RECORD EXCERPTS
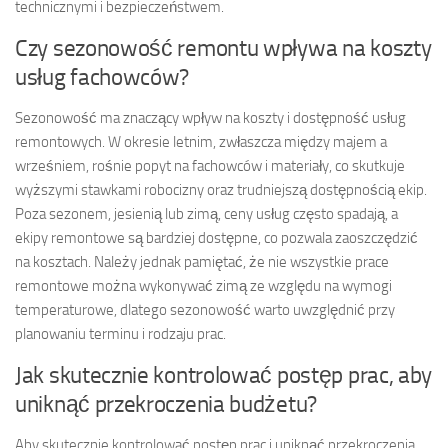
technicznymi i bezpieczeństwem.
Czy sezonowość remontu wpływa na koszty
usług fachowców?
Sezonowość ma znaczący wpływ na koszty i dostępność usług
remontowych. W okresie letnim, zwłaszcza między majem a
wrześniem, rośnie popyt na fachowców i materiały, co skutkuje
wyższymi stawkami robocizny oraz trudniejszą dostępnością ekip.
Poza sezonem, jesienią lub zimą, ceny usług często spadają, a
ekipy remontowe są bardziej dostępne, co pozwala zaoszczędzić
na kosztach. Należy jednak pamiętać, że nie wszystkie prace
remontowe można wykonywać zimą ze względu na wymogi
temperaturowe, dlatego sezonowość warto uwzględnić przy
planowaniu terminu i rodzaju prac.
Jak skutecznie kontrolować postęp prac, aby
uniknąć przekroczenia budżetu?
Aby skutecznie kontrolować postęp prac i uniknąć przekroczenia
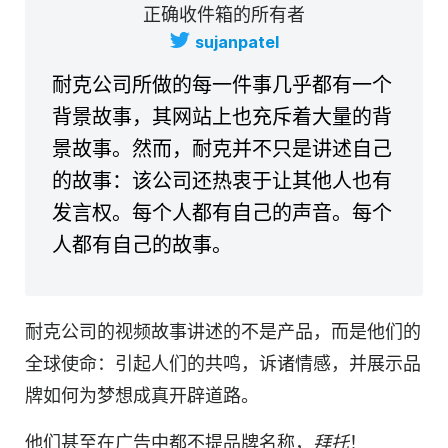
正确收件箱的所有者
sujanpatel
耐克公司所做的每一件事几乎都有一个
背景故事，其网站上也充斥着大量的背
景故事。然而，耐克并不只是讲述自己
的故事：该公司还热衷于让其他人也有
发言权。每个人都有自己的声音。每个
人都有自己的故事。
耐克公司的视频故事讲述的不是产品，而是他们的
全球使命：引起人们的共鸣，诉诸情感，并展示品
牌如何为梦想成真开辟道路。
他们甚至在广告中都不提品牌名称，
拜托
！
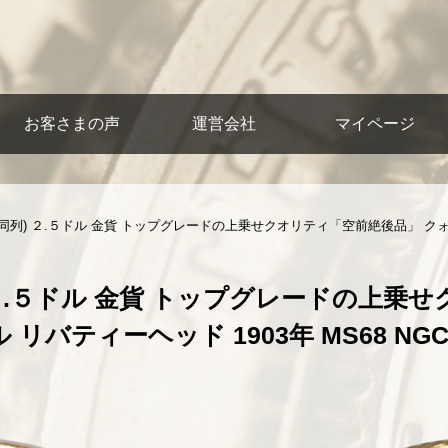
お客さまの声
運営会社
マイページ
同列) ２.５ドル 金貨 トップグレードの上乗せクオリティ「空前絶後品」 クォ
２.５ドル 金貨 トップグレードの上乗
リバティーヘッド 1903年 MS68 NG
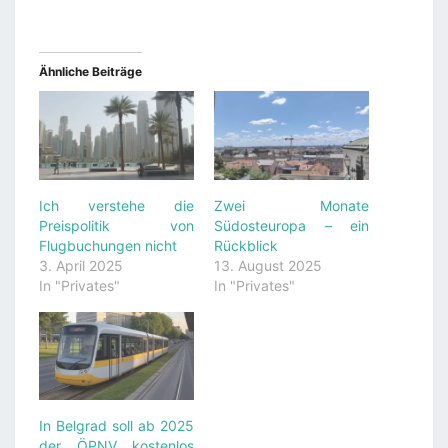
Ähnliche Beiträge
Ich verstehe die
Zwei Monate
Preispolitik von
Südosteuropa – ein
Flugbuchungen nicht
Rückblick
3. April 2025
13. August 2025
In "Privates"
In "Privates"
In Belgrad soll ab 2025
der ÖPNV kostenlos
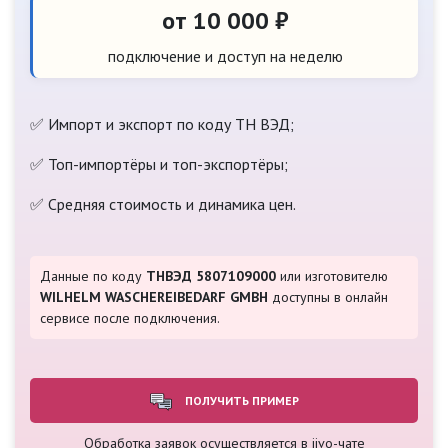
от 10 000 ₽
подключение и доступ на неделю
✅ Импорт и экспорт по коду ТН ВЭД;
✅ Топ-импортёры и топ-экспортёры;
✅ Средняя стоимость и динамика цен.
Данные по коду
ТНВЭД 5807109000
или изготовителю
WILHELM WASCHEREIBEDARF GMBH
доступны в онлайн
сервисе после подключения.
ПОЛУЧИТЬ ПРИМЕР
Обработка заявок осуществляется в jivo-чате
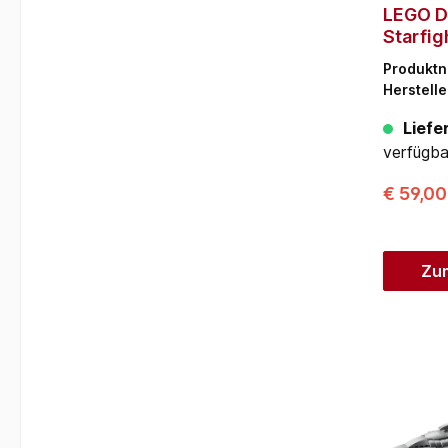
LEGO D
Starfig
Mandal
Produkt
Herstelle
Liefer
verfügba
€ 59,0
Zu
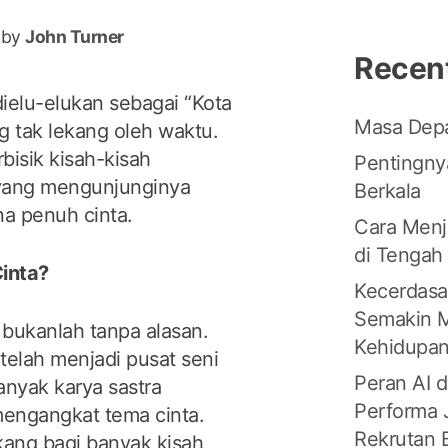
by
John Turner
Recen
dielu-elukan sebagai “Kota
Masa Depa
 tak lekang oleh waktu.
rbisik kisah-kisah
Pentingny
 yang mengunjunginya
Berkala
a penuh cinta.
Cara Menj
di Tengah 
inta?
Kecerdasa
Semakin 
s bukanlah tanpa alasan.
Kehidupan
telah menjadi pusat seni
Peran AI 
nyak karya sastra
Performa 
engangkat tema cinta.
Rekrutan 
akang bagi banyak kisah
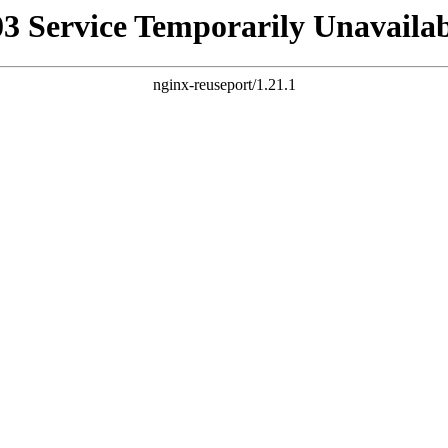
03 Service Temporarily Unavailab
nginx-reuseport/1.21.1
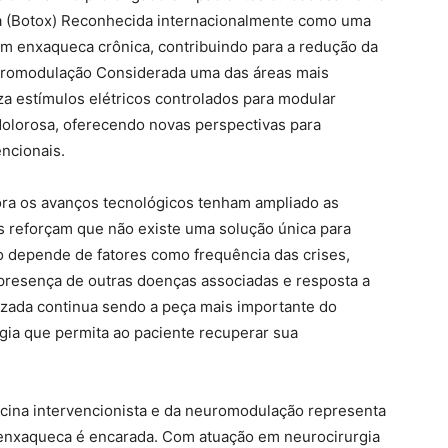
ica (Botox) Reconhecida internacionalmente como uma
com enxaqueca crônica, contribuindo para a redução da
euromodulação Considerada uma das áreas mais
za estímulos elétricos controlados para modular
dolorosa, oferecendo novas perspectivas para
encionais.
ora os avanços tecnológicos tenham ampliado as
as reforçam que não existe uma solução única para
o depende de fatores como frequência das crises,
 presença de outras doenças associadas e resposta a
lizada continua sendo a peça mais importante do
égia que permita ao paciente recuperar sua
cina intervencionista e da neuromodulação representa
enxaqueca é encarada. Com atuação em neurocirurgia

WHAT YOU WILL DO
Please say how many lines of the records contain the word "uniknąć", giving the number by itself.

RESPONSE BELOW
2